Protein arginine methylation, catalyzed by protein arginine methyltransferases (PRMTs), is involved in amultitude of biological processes in eukaryotes. Symmetric arginine dimethylation mediated by PRMT5 modulates constitutive and alternative pre-mRNA splicing of diverse genes to regulate normal growth and development in multiple species; however, the underlying molecular mechanism remains largely unknown. A genetic screen for suppressors of an Arabidopsis symmetric arginine dimethyltransferase mutant, atprmt5, identified two gain-of-function alleles of pre-mRNA processing factor 8 gene (prp8-8 and prp8-9), the highly conserved core component of the U5 small nuclear ribonucleoprotein (snRNP) and the spliceosome.
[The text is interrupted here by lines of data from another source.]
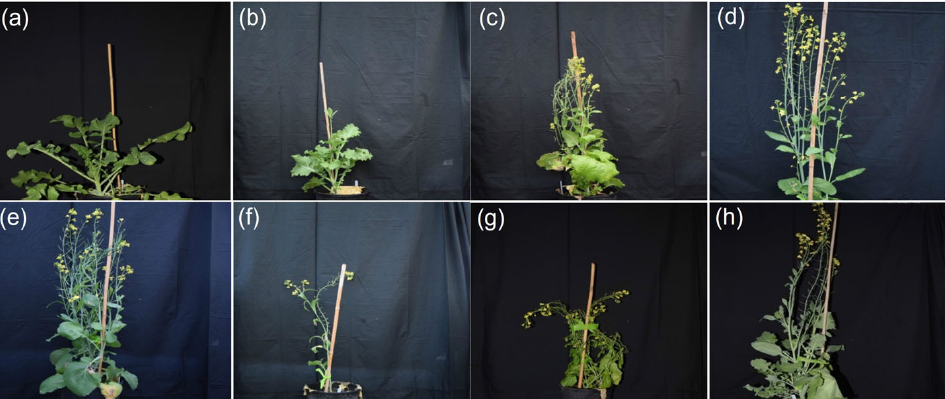
Figure 1. Phenotypic variation in S 2 generation derived from a hexaploid Brassica hybrid H16 ‐ 1. ( a ) Good vegetative growth with delayed bolting. ( b ) Weak growth with late bolting. ( c ) Weak growth but bolted. ( d ) Blossomed with low fertility (empty pods). ( e ) Blossomed with high fertility (pods with many seeds inside). ( f ) Few branches. ( g ) Many branches. ( h ) Tall plant.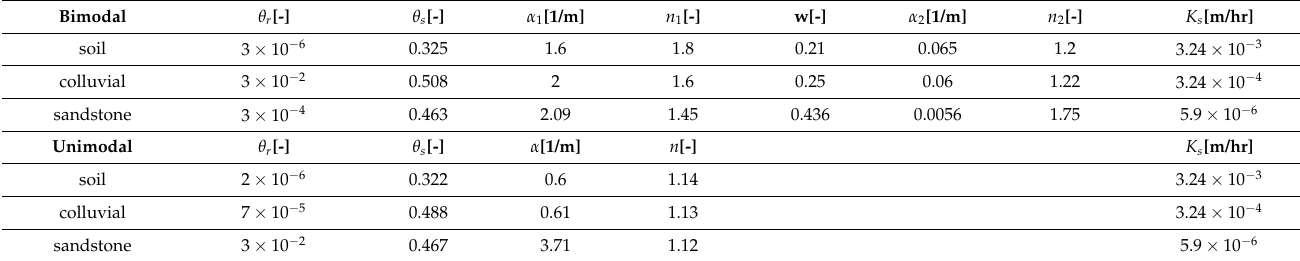
Table 2. Unimodal and bimodal soil water retention curve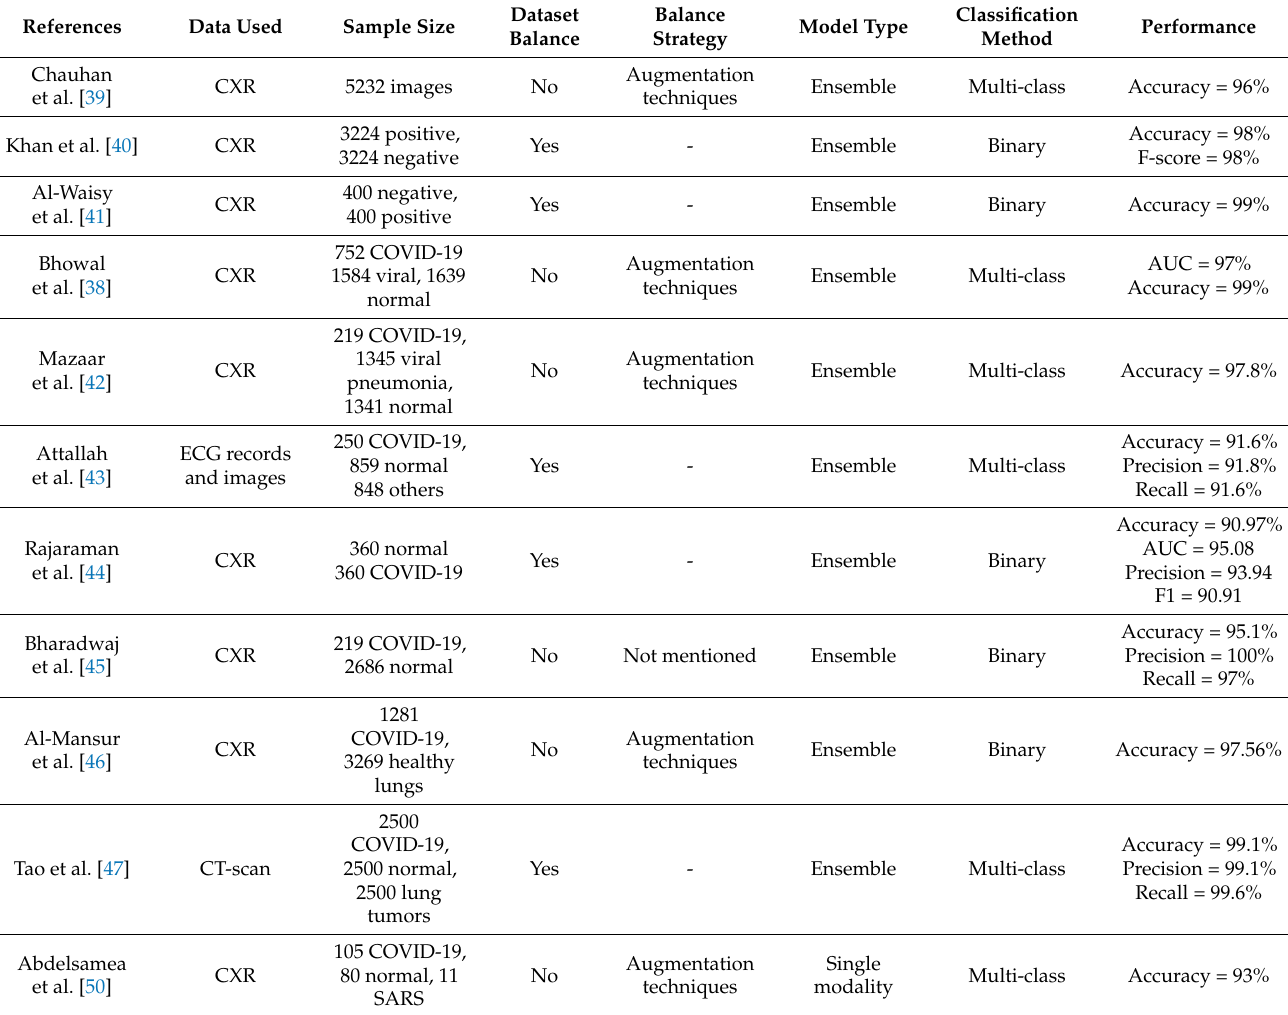
Table 1. Summary of the data extracted for each paper included in our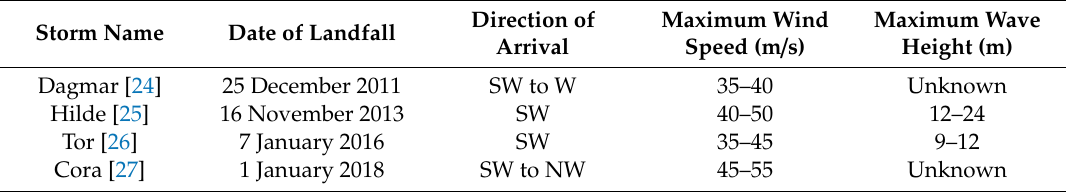
Table 2. Impact of superstorms in the North Trondelag and Nordland districts of coastal Norway summarized from reports issued by the Norwegian Meteorological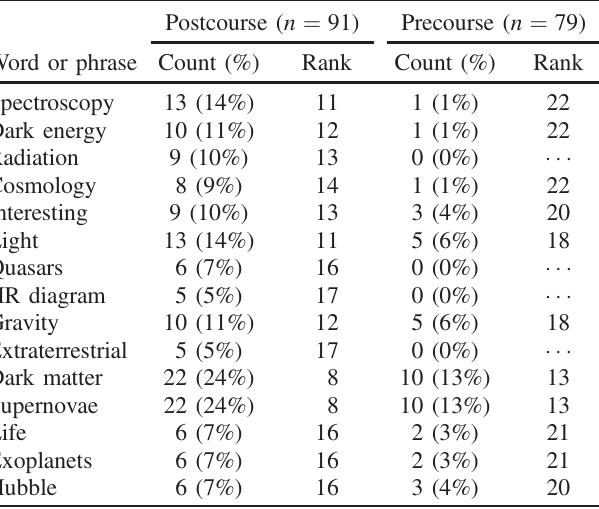
TABLE IV. Words or phrases students associated with astronomy, both pre- and postcourse (only the words mentioned by at least 10% of the class are shown). In each case, the words are listed by the total number of students whose responses contained the word (or an equivalent). Words with asterisks appear in only one column, i.e., either pre- or postcourse only.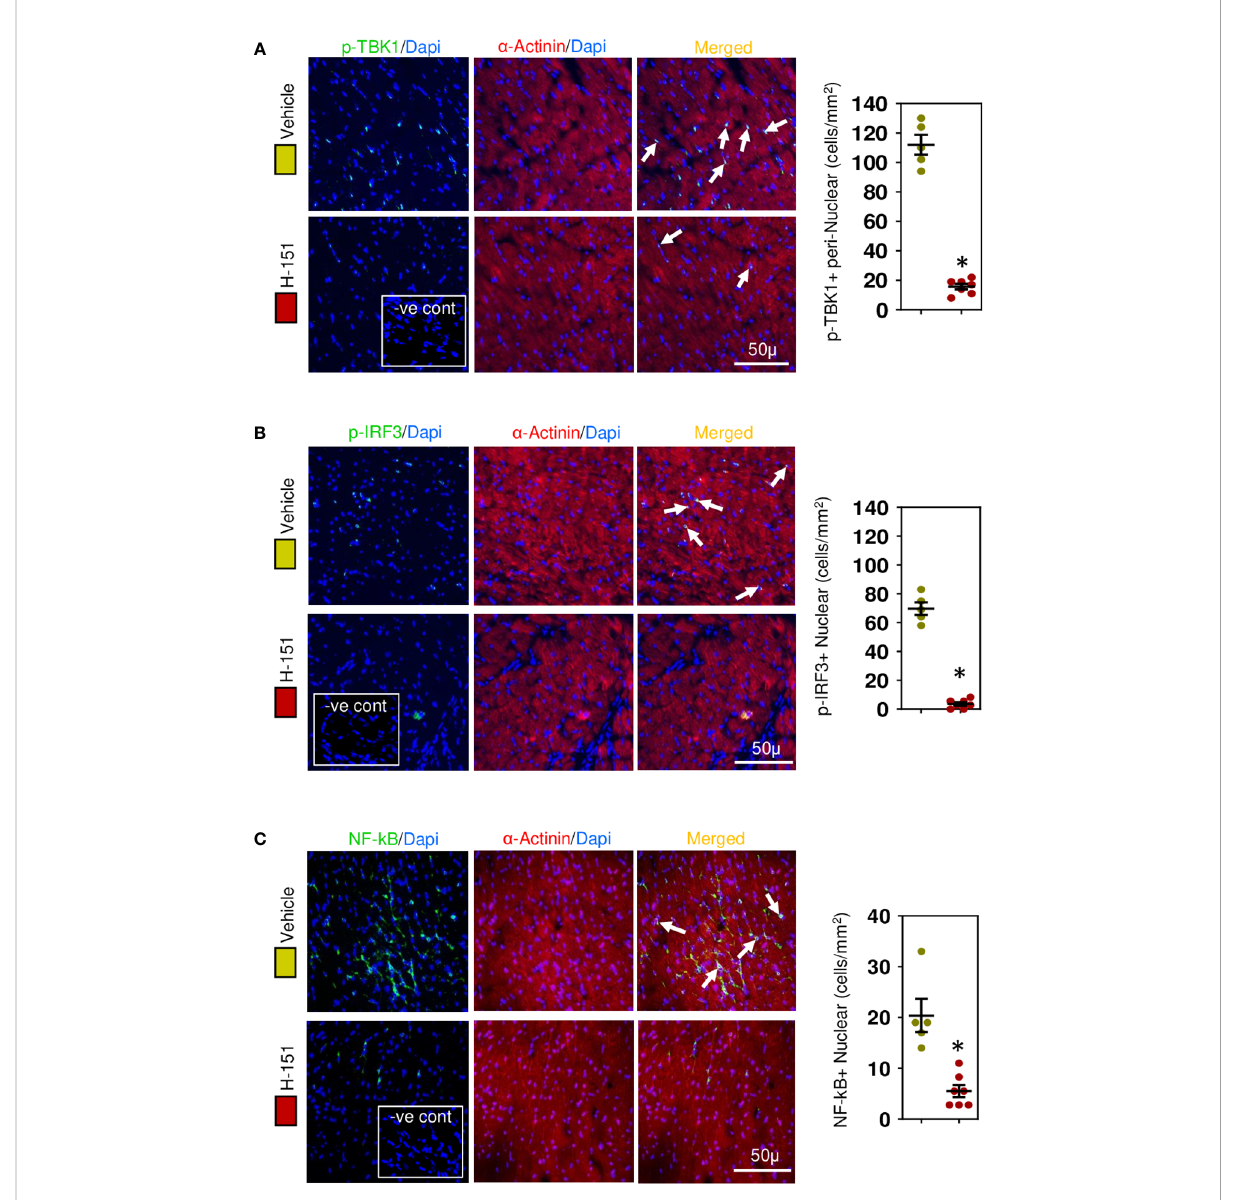
FIGURE 7 STING-IRF3-NF ĸ B signaling cascade is activated in cardiomyocytes during hypertensive fi brosis in TAC mice. (A) PhosphoTBK is increased in cardiomyocytes during fi brosis and prevented by H-151. (B) Nuclear phosphoIRF3 is increased in cardiomyocytes during fi brosis and inhibited by H-151. (C) Nuclear accumulation of NF- ĸ B(p65) is increased during fi brosis and inhibited by H-151. Results are means ± SEM with small circles represent data from individual mice. n=5-7/group. -ve control; no primary antibody control, scale bar represents 50µm. *P< 0.05 using two tailed Student ’ s t-test, comparing to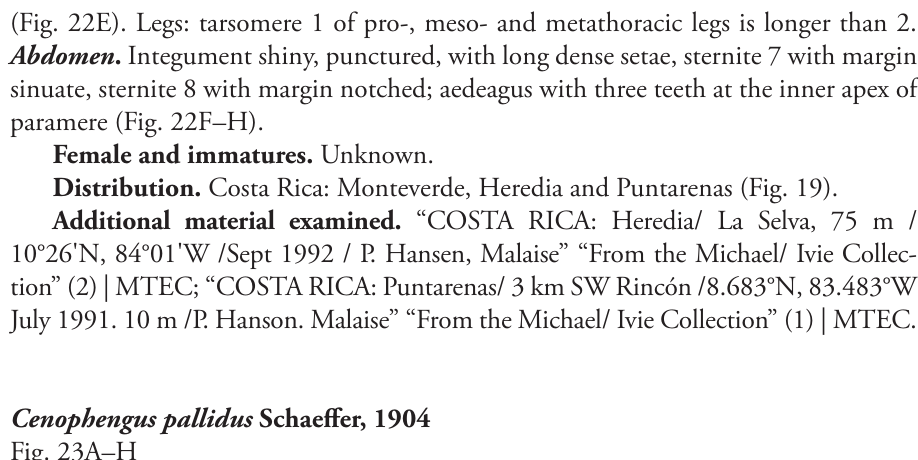
(Fig. 22E). Legs: tarsomere 1 of pro-, meso- and metathoracic legs is longer than 2. Abdomen . Integument shiny, punctured, with long dense setae, sternite 7 with margin sinuate, sternite 8 with margin notched; aedeagus with three teeth at the inner apex of paramere (Fig.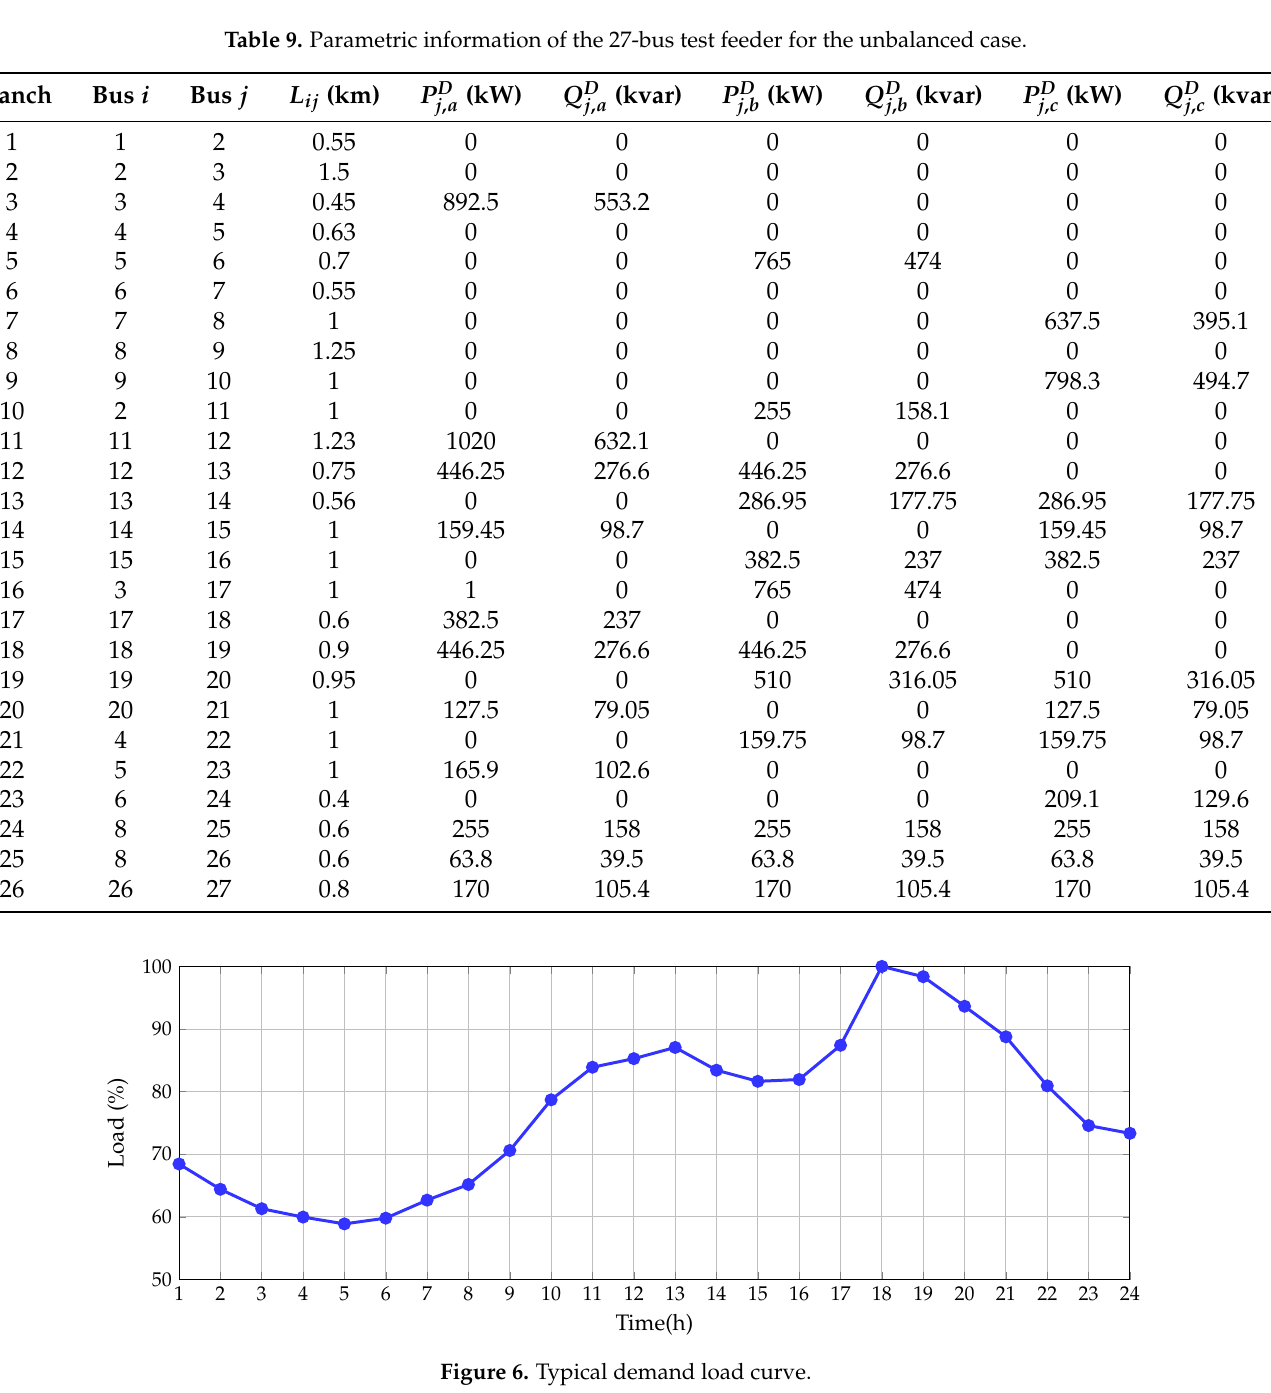
Figure 6. Typical demand load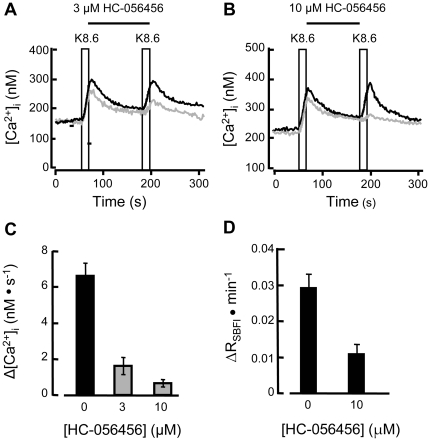
HC-056456 blocks alkaline KCl-evoked increases in [Ca2+]i and [Na+]i.(A,B) Intracellular [Ca2+] for sperm perfused with HS alone (black traces) except during two 10 s stimuli with medium K8.6 (boxed). In a similar protocol using fresh sperm from the same animal, the inter-pulse medium HS also contained 3 or 10 µM of HC-056456 (gray traces). In (A) the HC-056456 also was present in the K8.6 medium used for the second stimulus. (16–19 groups of cells in 3 independent experiments). (C) Averaged rates of rise for [Ca2+]i during the second stimulus. (D) Intracellular [Na+]i was monitored for cell clusters before and during a 60 s stimulus with Ca2+-deficient HS medium as in Fig. 2. Parallel experiments were conducted with or without 10 µM HC-056456 present in all perfusing media. Averaged rate of change ΔRSBFI was calculated as for Fig. 2 (13–14 groups of cells in 3 independent experiments).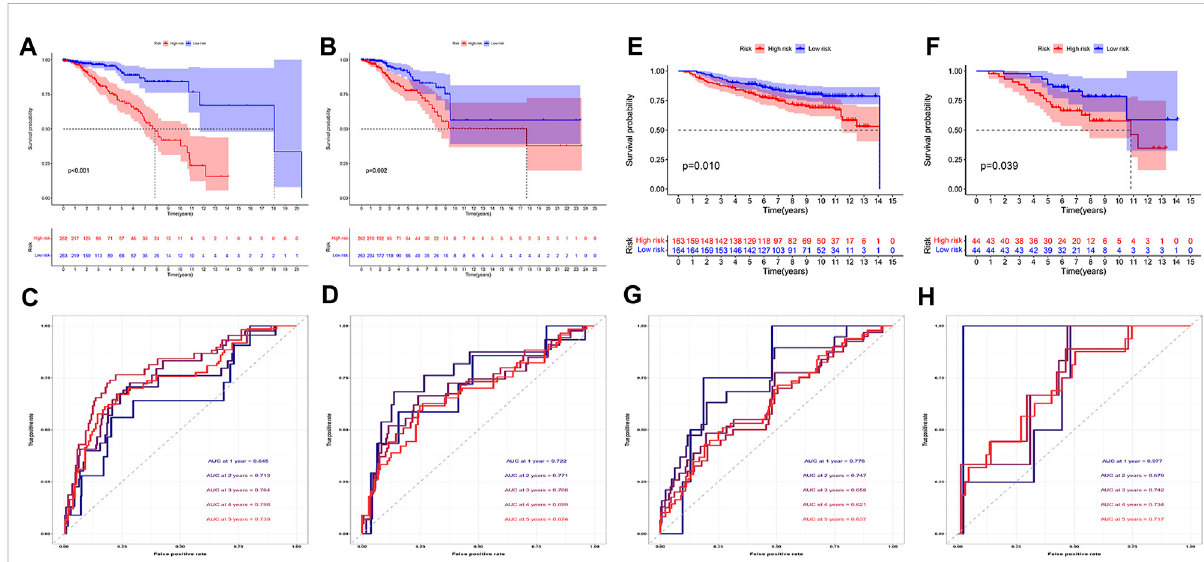
FIGURE 4 Evaluation of prognostic model. (A,B) In both training (A) and test cohorts (B, n = 525), the high-risk patients had a worse prognosis ( p < 0.05). (C,D) We found that the AUC in both training (C) and test (D) cohorts were greater than or close to 0.7. (E,F) In both GSE20685 [ (E) , n = 382] and GSE20711[ (F) , n =89]cohorts,patientswithhigh-riskscoreshadasigni fi cantlyworseprognosisthanthosewithlow-riskscores( p < 0.05). (G,H) The AUC of the GSE20685 (G) and GSE20711 (H) cohorts was basically between 0.6 and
These two atprmt5 prp8 double mutants showed suppression of the developmental and splicing alterations of atprmt5 mutants. In atprmt5 mutants, the NineTeen complex failed to be assembled into the U5 snRNP to form an activated spliceosome; this phenotype was restored in the atprmt5 prp8-8 double mutants. We also found that loss of symmetric arginine dimethylation of Sm proteins prevents recruitment of the NineTeen complex and initiation of spliceosome activation. Together, our findings demonstrate that symmetric arginine dimethylation has important functions in spliceosome assembly and activation, and uncover a key molecular mechanism for arginine methylation in pre-mRNA splicing that impacts diverse developmental processes.